Council gets default ruling set aside in £6m mesothelioma case despite "inexcusable" delay

The London Borough of Richmond has been allowed to defend a £6m mesothelioma claim, after the High Court set aside a default judgment made in 2021.

In PXC v AB College & Ors [2022] EWHC 3571 Dexter Dias KC, sitting as a Deputy High Court Judge made the decision despite the council acting with what was described as an “inexcusable” delay.

The judgment was handed down in May 2022 but published on Bailii this week.

Outlining the background to the case, Judge Dias said that the claimant, PXC, is a husband and father, suffering from mesothelioma.

PXC is suing the London Borough of Richmond for exposing him to asbestos fibres. In the 1980s, he worked at the weekends and in holidays at Richmond Ice Rink. 

The Deputy High Court Judge said the claimant’s case rests on two chief claims, namely that:

  1. the rink was owned, operated or controlled by the council when he worked there;
  2. he was exposed to asbestos at the rink.

The default judgement of Master Thornett on 9 July 2021 had been made after Richmond failed to acknowledge service of the claim and failed to initially enter a defence.

Outlining the stances of the parties, Dexter Dias KC said: “The applicant [Richmond] accepts that in this case the delay is ‘not ideal’, but the strength of evidence indicates that Richmond has a viable defence, certainly satisfying the Rule 13.3 set aside test.” 

He added that the council submits there is a “real prospect” of successfully defending the claim, as the allegedly culpable venue, Richmond Ice Rink, was “not owned by the local authority; it was not occupied by it; it had no management or control of it”. 

David Platt KC, on behalf of the council, submitted that the documents filed by the council “clearly indicate” that Richmond did not own, control or manage in any respect “this renowned facility”.

Patrick Kerr, on behalf of PXC, submitted otherwise. Judge Dias said: “He makes three essential points. First, that the applicant’s evidence does not disclose a real prospect of successfully defending this claim. Second, there has been an abject and inexcusable delay. Third, if the court finds that it does have a discretion, it should unhesitatingly exercise that in favour of PXC.”

Turning to the issue of ‘promptness’, Judge Dias said there has been a “fundamental lack of promptness”, adding that he found it was “inexcusable”.

He set out the consequences of delay, noting that “It may be, and this is decidedly not exaggeration or hyperbole, that PXC will have died by the time that this matter comes to trial if judgment is set aside. I say that with great respect and profound regret.”

Considering the submissions from both parties, Dexter Dias KC said: “Here there has been a serious and inexcusable lack of promptness. Against that are very clear and consistent indications that the Third Defendant [Richmond] has a viable and realistic defence.

“It is often difficult to prove a negative - that Richmond did not own, control or operate the ice rink. But the evidence before me strongly suggests that other entities, corporate and private individuals, did.”

He added: “If so, put simply, Richmond is just the wrong defendant.”

The Deputy High Court Judge noted that although promptitude requires “mandatory and important consideration”, failure to act promptly is “not in itself necessarily depositive.” [sic]

He concluded that the London borough had satisfied the court that the judgment should be set aside and that “the factors in favour of that disposal clearly outweigh those on the other side”.

Dexter Dias KC added that it was not in the present application for the claimant to prove his case, however “projecting forward to a possible trial”,  he considered the lack of evidence pointing to Richmond’s ownership, occupation or control as “significant in assessing the local authority’s prospects of success”. 

The Deputy High Court judge said. “I do not take the setting aside of judgment lightly.

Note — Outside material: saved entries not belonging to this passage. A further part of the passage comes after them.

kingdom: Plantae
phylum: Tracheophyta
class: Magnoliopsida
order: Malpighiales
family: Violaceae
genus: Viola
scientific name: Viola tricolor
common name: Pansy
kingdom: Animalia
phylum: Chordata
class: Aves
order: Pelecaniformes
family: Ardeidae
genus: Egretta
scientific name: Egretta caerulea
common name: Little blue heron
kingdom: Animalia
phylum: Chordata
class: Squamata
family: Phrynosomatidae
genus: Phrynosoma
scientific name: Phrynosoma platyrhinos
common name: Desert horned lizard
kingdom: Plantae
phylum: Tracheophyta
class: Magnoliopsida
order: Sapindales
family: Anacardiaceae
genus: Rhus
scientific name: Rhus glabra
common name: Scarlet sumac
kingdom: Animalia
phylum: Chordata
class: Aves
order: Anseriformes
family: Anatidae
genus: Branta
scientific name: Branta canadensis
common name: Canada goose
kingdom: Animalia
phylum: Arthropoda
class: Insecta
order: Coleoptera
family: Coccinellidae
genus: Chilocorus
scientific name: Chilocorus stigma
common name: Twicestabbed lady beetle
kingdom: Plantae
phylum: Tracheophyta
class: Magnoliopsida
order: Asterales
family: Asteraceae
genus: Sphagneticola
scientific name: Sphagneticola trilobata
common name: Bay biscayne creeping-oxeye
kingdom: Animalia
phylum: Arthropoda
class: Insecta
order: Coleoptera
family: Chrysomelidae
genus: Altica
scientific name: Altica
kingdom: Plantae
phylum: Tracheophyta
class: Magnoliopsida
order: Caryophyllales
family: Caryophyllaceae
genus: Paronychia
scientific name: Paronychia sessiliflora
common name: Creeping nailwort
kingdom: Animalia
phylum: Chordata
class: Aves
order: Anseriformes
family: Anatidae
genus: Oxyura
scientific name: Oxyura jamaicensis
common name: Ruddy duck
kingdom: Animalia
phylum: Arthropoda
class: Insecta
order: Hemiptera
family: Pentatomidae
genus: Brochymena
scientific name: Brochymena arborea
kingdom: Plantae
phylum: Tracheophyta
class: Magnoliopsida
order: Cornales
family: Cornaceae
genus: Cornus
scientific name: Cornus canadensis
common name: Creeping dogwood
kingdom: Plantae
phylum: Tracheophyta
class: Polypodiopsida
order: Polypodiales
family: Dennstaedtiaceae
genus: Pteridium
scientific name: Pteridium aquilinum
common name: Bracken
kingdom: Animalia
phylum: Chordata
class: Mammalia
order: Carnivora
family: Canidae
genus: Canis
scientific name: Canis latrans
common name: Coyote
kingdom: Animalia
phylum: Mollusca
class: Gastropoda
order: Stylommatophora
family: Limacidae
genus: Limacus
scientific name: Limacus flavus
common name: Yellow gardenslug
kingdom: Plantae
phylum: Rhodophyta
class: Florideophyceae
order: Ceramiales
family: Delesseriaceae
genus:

I make plain that my decision does not extinguish the chance of recovery from the local authority. It merely grants the local authority the chance to defend the action, as Nugee J said, ‘in the usual way to decide claims’. Further, not to set aside would, to my mind, equate to ‘punishing’ the defendant for their procedural failures. That would be wrong in principle. However, the local authority does richly deserve rebuke in this case."

The judge said he would not decide Richmond’s application to adjourn the quantum trial as this was rendered redundant by his setting aside of Master Thornsett’s default judgment – “an adjournment is inescapable”.

He added: “May I end by saying this: if it is ever permissible for a judge in this court to say so, I reach the overall conclusion in this case with a heavy heart.”